Onwards and upwards...
Obviously has no life.
Jezzoo interested on your prospective as a councillor.
Today the SSA is 61% as an average across the UK's councils. I believe it used to be 85%.
Do you agree with me that we should go back to 85% and so greater council receipts are taken from general taxation.
This I believe is one of the main reasons for the cost of living crisis.
The working poor pay a bigger part of their income from expenses that take up a bigger proportion of their income.
This is just one example of our economy being unbalanced.
The debt will take decades to pay down, whoever is in charge will have some hard decisions to make, hard in not popular with the public or their voters in particular.
The only way to pay it down, regardless of political affiliation, is through taxes on goods and services, profits, inheritances etc. Plus they will make up some other taxes to fill it out, road pricing etc, basically if you are living and breathing you will pay more and when you die they get a lump sum.
Only two ways to do it, ripping off the dressing in one very painful short lived rout or a dismal existence for years on the never never.
Whilst I am a local councillor( yes really), I wouldn't want to be taking the flak the higher ups will inevitably get.
Will these go the same way as the shares Red bought at 17p to convince his readers that we had reached a laughable low?
He's bought the company 3 times over with his 'trades'.
Jezzoo - that's all fair enough.
I do however think it'll be difficult to pay much more tax than were already paying.

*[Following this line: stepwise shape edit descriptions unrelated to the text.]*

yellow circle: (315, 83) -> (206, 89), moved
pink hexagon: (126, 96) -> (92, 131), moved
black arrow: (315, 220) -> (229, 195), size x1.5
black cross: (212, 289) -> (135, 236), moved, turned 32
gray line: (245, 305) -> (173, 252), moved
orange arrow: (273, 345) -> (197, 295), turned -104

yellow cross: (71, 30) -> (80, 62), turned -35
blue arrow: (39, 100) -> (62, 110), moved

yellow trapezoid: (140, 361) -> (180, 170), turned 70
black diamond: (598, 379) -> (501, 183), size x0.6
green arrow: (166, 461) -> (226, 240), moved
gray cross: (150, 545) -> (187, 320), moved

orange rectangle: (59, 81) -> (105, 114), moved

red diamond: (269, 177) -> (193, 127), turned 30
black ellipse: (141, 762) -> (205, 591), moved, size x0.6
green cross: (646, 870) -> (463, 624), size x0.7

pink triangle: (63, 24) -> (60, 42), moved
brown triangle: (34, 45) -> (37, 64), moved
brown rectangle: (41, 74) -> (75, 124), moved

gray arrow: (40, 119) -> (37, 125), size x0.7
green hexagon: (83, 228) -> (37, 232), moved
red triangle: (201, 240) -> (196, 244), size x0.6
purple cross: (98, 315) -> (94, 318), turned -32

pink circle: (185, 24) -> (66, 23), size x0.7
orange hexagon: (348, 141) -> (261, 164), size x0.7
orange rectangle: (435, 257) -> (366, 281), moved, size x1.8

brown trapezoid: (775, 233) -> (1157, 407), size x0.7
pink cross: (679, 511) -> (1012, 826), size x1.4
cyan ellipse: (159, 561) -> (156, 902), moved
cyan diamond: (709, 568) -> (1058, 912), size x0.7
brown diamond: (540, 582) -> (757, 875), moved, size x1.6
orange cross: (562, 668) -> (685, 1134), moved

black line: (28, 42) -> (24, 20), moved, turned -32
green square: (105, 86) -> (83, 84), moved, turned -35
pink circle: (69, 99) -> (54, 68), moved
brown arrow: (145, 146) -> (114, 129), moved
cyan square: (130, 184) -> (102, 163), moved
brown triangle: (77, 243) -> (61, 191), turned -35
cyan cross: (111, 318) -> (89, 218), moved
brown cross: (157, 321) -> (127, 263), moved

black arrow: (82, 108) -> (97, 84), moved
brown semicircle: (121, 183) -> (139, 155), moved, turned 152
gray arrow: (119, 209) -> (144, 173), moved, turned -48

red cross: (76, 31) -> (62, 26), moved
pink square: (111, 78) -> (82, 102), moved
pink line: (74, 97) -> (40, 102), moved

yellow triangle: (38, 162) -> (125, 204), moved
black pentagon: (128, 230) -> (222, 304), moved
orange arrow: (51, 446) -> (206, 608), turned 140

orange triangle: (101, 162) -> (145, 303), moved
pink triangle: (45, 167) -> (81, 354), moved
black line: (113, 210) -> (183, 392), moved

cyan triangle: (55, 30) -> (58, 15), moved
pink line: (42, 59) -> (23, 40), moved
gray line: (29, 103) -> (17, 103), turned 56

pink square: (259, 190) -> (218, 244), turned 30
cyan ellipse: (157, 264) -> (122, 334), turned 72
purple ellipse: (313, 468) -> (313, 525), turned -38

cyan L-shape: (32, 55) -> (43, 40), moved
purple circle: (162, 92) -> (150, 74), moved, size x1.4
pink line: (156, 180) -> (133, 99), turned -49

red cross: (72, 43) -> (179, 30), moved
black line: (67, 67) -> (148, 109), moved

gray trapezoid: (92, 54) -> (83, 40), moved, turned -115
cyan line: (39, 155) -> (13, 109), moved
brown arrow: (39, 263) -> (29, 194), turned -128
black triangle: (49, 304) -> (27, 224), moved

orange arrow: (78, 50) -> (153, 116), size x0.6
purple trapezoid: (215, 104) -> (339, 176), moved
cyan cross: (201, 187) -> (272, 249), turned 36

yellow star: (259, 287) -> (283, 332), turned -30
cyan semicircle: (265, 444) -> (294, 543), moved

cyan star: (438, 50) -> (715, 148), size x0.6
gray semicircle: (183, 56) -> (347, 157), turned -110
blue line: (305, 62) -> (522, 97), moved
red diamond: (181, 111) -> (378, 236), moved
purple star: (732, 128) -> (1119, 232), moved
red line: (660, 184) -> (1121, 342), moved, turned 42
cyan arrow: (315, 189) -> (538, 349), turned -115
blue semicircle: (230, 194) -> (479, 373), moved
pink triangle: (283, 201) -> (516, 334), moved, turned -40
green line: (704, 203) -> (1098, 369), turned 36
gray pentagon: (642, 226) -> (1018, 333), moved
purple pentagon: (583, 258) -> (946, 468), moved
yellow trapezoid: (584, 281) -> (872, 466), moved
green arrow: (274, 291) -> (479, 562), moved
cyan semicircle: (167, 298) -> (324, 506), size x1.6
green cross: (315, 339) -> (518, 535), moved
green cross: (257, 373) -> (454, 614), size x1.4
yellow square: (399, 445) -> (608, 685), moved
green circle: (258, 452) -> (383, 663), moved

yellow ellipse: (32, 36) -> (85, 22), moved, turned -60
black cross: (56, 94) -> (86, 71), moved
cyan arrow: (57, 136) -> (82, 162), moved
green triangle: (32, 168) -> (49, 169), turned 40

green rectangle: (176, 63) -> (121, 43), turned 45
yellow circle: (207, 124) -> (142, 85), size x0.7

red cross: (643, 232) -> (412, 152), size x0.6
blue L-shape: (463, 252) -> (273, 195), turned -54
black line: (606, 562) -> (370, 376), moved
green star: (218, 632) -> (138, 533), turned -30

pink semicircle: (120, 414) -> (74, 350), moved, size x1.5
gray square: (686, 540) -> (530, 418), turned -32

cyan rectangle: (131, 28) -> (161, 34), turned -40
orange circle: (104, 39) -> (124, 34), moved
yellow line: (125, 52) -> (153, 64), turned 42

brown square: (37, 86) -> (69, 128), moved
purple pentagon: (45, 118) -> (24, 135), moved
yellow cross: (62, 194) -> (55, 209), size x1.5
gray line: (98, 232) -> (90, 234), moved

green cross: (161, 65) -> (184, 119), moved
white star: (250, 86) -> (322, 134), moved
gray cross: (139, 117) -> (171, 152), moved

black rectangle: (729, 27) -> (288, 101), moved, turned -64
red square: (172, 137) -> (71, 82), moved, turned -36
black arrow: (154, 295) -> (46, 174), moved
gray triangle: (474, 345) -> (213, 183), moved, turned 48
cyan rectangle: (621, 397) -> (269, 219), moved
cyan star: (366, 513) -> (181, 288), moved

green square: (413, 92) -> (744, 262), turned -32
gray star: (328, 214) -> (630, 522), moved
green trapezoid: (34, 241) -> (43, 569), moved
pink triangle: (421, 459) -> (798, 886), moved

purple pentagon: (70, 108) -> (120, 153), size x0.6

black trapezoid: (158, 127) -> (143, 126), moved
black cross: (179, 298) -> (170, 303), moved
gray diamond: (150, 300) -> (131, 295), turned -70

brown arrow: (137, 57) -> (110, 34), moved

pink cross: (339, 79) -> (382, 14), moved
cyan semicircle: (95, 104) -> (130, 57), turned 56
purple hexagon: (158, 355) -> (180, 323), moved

Just look at how the allowances across various taxes have been trimmed or slashed, CGT being one such example.
The tories have been pushing more and more into taxable grounds yet there will only be a fuss made if Labour up the rates by a percentage point here or there. Par for the course, of course.
Of course fort. its the money markets, its the drerampers, its the imposters, its the blackrock stooges, its those paid by lse to disrupt the board, its those people padmaster writes ditties about, its the weather.
one thing is for sure. its nothing to do with solg.